Task brief:
The full text of the records below, minus any pictures, should be given back word for word.

Page-level text extractions:
★ ★ ★ ★ ★ ★ ★

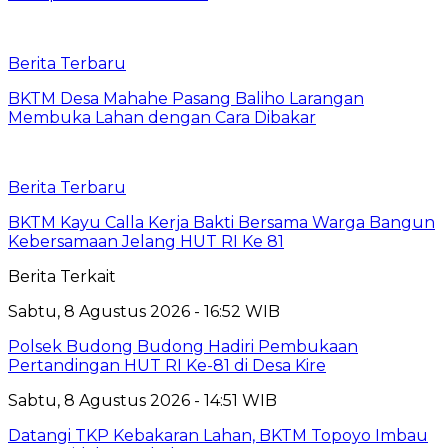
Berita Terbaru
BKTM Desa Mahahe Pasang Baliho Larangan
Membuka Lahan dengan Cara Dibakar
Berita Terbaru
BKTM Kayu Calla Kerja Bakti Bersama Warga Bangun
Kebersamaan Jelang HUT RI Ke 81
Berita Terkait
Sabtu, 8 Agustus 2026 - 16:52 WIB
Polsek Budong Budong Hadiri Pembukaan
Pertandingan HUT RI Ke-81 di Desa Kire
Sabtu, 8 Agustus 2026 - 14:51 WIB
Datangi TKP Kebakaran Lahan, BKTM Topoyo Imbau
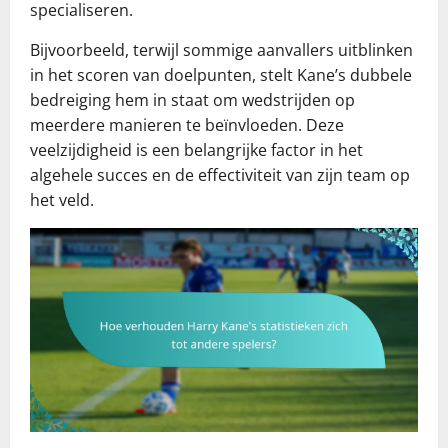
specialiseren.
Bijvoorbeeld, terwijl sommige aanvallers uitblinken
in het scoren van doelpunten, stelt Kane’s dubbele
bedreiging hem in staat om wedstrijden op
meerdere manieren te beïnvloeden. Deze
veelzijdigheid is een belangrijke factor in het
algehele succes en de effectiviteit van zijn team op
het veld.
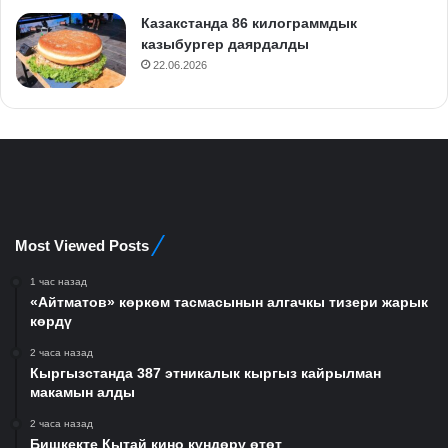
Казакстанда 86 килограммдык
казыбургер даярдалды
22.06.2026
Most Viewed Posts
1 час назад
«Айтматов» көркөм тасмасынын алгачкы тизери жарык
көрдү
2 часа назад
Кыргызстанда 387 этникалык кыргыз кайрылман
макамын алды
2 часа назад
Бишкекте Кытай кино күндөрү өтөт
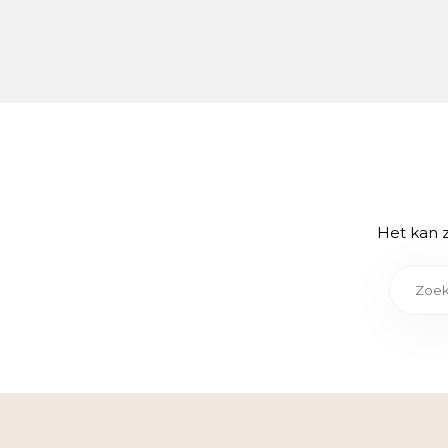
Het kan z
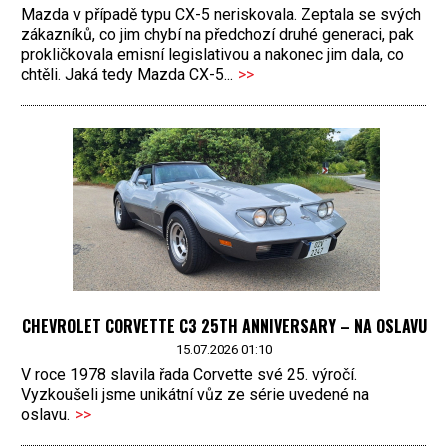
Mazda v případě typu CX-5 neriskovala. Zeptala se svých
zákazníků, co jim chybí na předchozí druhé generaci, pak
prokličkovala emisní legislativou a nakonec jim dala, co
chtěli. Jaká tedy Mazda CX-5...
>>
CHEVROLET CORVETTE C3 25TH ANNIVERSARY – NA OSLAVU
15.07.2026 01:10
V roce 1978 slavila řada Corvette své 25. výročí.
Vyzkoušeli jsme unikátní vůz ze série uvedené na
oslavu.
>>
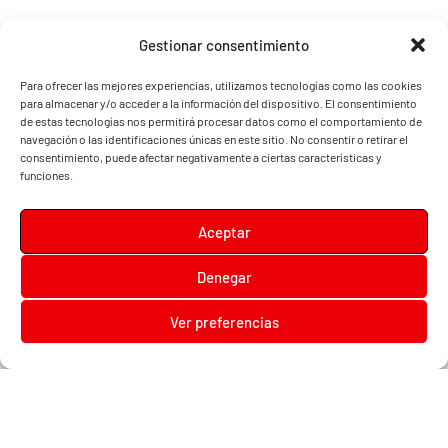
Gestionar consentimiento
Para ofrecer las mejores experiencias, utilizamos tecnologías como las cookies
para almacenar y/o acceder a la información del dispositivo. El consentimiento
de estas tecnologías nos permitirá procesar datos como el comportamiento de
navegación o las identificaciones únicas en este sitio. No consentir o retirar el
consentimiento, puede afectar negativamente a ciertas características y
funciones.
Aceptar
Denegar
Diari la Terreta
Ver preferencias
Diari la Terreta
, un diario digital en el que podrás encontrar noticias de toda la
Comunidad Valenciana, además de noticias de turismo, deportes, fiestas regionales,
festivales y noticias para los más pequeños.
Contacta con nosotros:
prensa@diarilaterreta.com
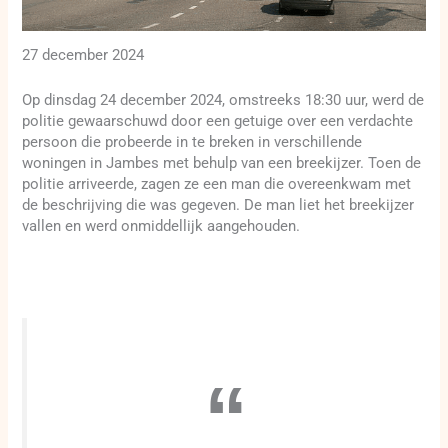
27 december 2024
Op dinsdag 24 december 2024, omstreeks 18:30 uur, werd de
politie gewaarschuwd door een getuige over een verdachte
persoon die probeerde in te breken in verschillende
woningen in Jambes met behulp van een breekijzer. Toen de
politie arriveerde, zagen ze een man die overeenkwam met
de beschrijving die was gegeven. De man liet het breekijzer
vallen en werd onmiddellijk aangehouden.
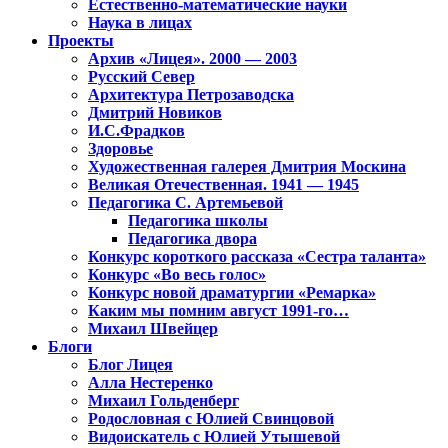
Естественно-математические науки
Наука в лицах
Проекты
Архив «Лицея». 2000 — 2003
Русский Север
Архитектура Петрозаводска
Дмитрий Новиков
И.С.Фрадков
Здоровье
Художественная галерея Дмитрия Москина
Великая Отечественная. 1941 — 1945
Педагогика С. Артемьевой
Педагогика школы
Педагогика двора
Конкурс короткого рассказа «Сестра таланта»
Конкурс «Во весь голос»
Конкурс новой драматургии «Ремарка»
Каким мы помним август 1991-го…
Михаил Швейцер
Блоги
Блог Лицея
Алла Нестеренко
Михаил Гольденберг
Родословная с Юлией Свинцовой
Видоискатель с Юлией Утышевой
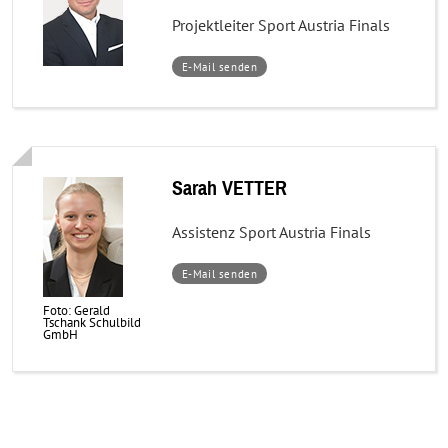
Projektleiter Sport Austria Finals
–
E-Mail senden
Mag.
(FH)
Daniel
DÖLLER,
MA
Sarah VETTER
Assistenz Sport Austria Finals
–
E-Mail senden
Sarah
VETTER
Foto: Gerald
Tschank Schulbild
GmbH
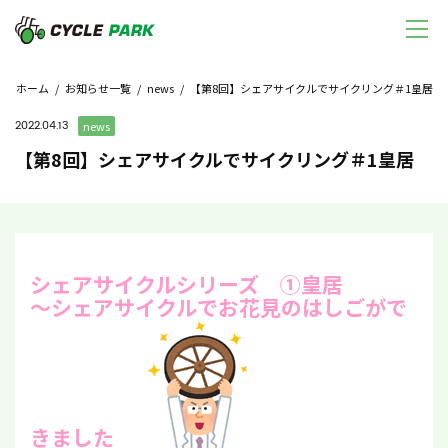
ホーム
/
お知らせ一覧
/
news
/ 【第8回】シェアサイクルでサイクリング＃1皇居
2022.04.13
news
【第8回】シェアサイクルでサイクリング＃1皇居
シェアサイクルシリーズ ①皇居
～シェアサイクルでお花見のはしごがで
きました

★ ★ ★ ★ ★ ★ ★

Written answer:
Berita Terbaru
BKTM Desa Mahahe Pasang Baliho Larangan
Membuka Lahan dengan Cara Dibakar
Berita Terbaru
BKTM Kayu Calla Kerja Bakti Bersama Warga Bangun
Kebersamaan Jelang HUT RI Ke 81
Berita Terkait
Sabtu, 8 Agustus 2026 - 16:52 WIB
Polsek Budong Budong Hadiri Pembukaan
Pertandingan HUT RI Ke-81 di Desa Kire
Sabtu, 8 Agustus 2026 - 14:51 WIB
Datangi TKP Kebakaran Lahan, BKTM Topoyo Imbau
specialiseren.
Bijvoorbeeld, terwijl sommige aanvallers uitblinken
in het scoren van doelpunten, stelt Kane’s dubbele
bedreiging hem in staat om wedstrijden op
meerdere manieren te beïnvloeden. Deze
veelzijdigheid is een belangrijke factor in het
algehele succes en de effectiviteit van zijn team op
het veld.
Казакстанда 86 килограммдык
казыбургер даярдалды
22.06.2026
Most Viewed Posts
1 час назад
«Айтматов» көркөм тасмасынын алгачкы тизери жарык
көрдү
2 часа назад
Кыргызстанда 387 этникалык кыргыз кайрылман
макамын алды
2 часа назад
Бишкекте Кытай кино күндөрү өтөт
Het kan z
Mazda v případě typu CX-5 neriskovala. Zeptala se svých
zákazníků, co jim chybí na předchozí druhé generaci, pak
prokličkovala emisní legislativou a nakonec jim dala, co
chtěli. Jaká tedy Mazda CX-5...
>>
CHEVROLET CORVETTE C3 25TH ANNIVERSARY – NA OSLAVU
15.07.2026 01:10
V roce 1978 slavila řada Corvette své 25. výročí.
Vyzkoušeli jsme unikátní vůz ze série uvedené na
oslavu.
>>
Gestionar consentimiento
Para ofrecer las mejores experiencias, utilizamos tecnologías como las cookies
para almacenar y/o acceder a la información del dispositivo. El consentimiento
de estas tecnologías nos permitirá procesar datos como el comportamiento de
navegación o las identificaciones únicas en este sitio. No consentir o retirar el
consentimiento, puede afectar negativamente a ciertas características y
funciones.
Aceptar
Denegar
Diari la Terreta
Ver preferencias
Diari la Terreta
, un diario digital en el que podrás encontrar noticias de toda la
Comunidad Valenciana, además de noticias de turismo, deportes, fiestas regionales,
festivales y noticias para los más pequeños.
Contacta con nosotros:
prensa@diarilaterreta.com
27 december 2024
Op dinsdag 24 december 2024, omstreeks 18:30 uur, werd de
politie gewaarschuwd door een getuige over een verdachte
persoon die probeerde in te breken in verschillende
woningen in Jambes met behulp van een breekijzer. Toen de
politie arriveerde, zagen ze een man die overeenkwam met
de beschrijving die was gegeven. De man liet het breekijzer
vallen en werd onmiddellijk aangehouden.
Естественно-математические науки
Наука в лицах
Проекты
Архив «Лицея». 2000 — 2003
Русский Север
Архитектура Петрозаводска
Дмитрий Новиков
И.С.Фрадков
Здоровье
Художественная галерея Дмитрия Москина
Великая Отечественная. 1941 — 1945
Педагогика С. Артемьевой
Педагогика школы
Педагогика двора
Конкурс короткого рассказа «Сестра таланта»
Конкурс «Во весь голос»
Конкурс новой драматургии «Ремарка»
Каким мы помним август 1991-го…
Михаил Швейцер
Блоги
Блог Лицея
Алла Нестеренко
Михаил Гольденберг
Родословная с Юлией Свинцовой
Видоискатель с Юлией Утышевой
Projektleiter Sport Austria Finals
–
E-Mail senden
Mag.
(FH)
Daniel
DÖLLER,
MA
Sarah VETTER
Assistenz Sport Austria Finals
–
E-Mail senden
Sarah
VETTER
Foto: Gerald
Tschank Schulbild
GmbH
ホーム
/
お知らせ一覧
/
news
/ 【第8回】シェアサイクルでサイクリング＃1皇居
2022.04.13
news
【第8回】シェアサイクルでサイクリング＃1皇居
シェアサイクルシリーズ ①皇居
～シェアサイクルでお花見のはしごがで
きました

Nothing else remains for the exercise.